The difficulty with enhancing human capital results in Pakistan is that development has been too unequal and slowly. It is crucial to take long-term stewardship of increasing human capital results, make it a top national priority, and maintain consistency in order to remain on track. This may be the most difficult thing to do. Enhancing human capital requires long-term planning and dedication that go beyond the duration of any political or governmental cycle. We are aware that investments in human capital can take a while to pay off and that results are not always immediately apparent. Contrast that with other expenditures in physical infrastructure like highways, bridges, and other structures. It will take a lot of effort to increase female labor force participation since doing so calls for educating girls, addressing societal norms, participating in social networks, providing childcare, and assuring safety and security at work as well as on the commute to and from school and work.

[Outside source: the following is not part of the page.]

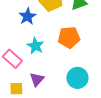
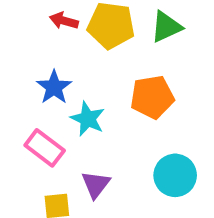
blue star: (27, 16) -> (54, 87), moved

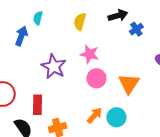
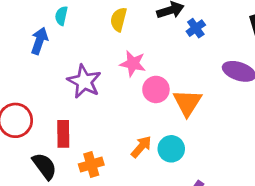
pink circle: (96, 78) -> (156, 89), moved

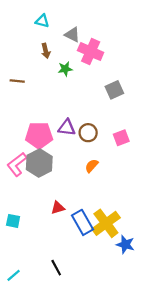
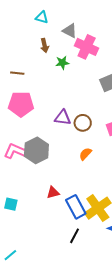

Pakistan will need to make bold decisions to address its health and education problems and declare a human capital emergency as the epidemic and a disastrous flood worsen its already precarious status of human capital. A well-coordinated, cross-sectoral effort, a whole of society approach, across all federating provinces and regions, with a clear vision and alignment, are necessary for sustained investments in human capital. This may begin with Pakistan’s leaders at all political levels and extend all the way down to the teachers and healthcare providers in the nation’s small towns and villages. We are certain that this is feasible, that it will bring all Pakistanis together, and that it will strengthen the nation over the long and short terms. The country of Pakistan’s expanding working-age population may become healthier, better educated, more skilled, and more productive with the correct policies and sufficient investments in human capital. If the economy creates more and better employment, they can also make more money. Making this a top priority would guarantee that Pakistan realizes its enormous potential and prospers greatly as a country.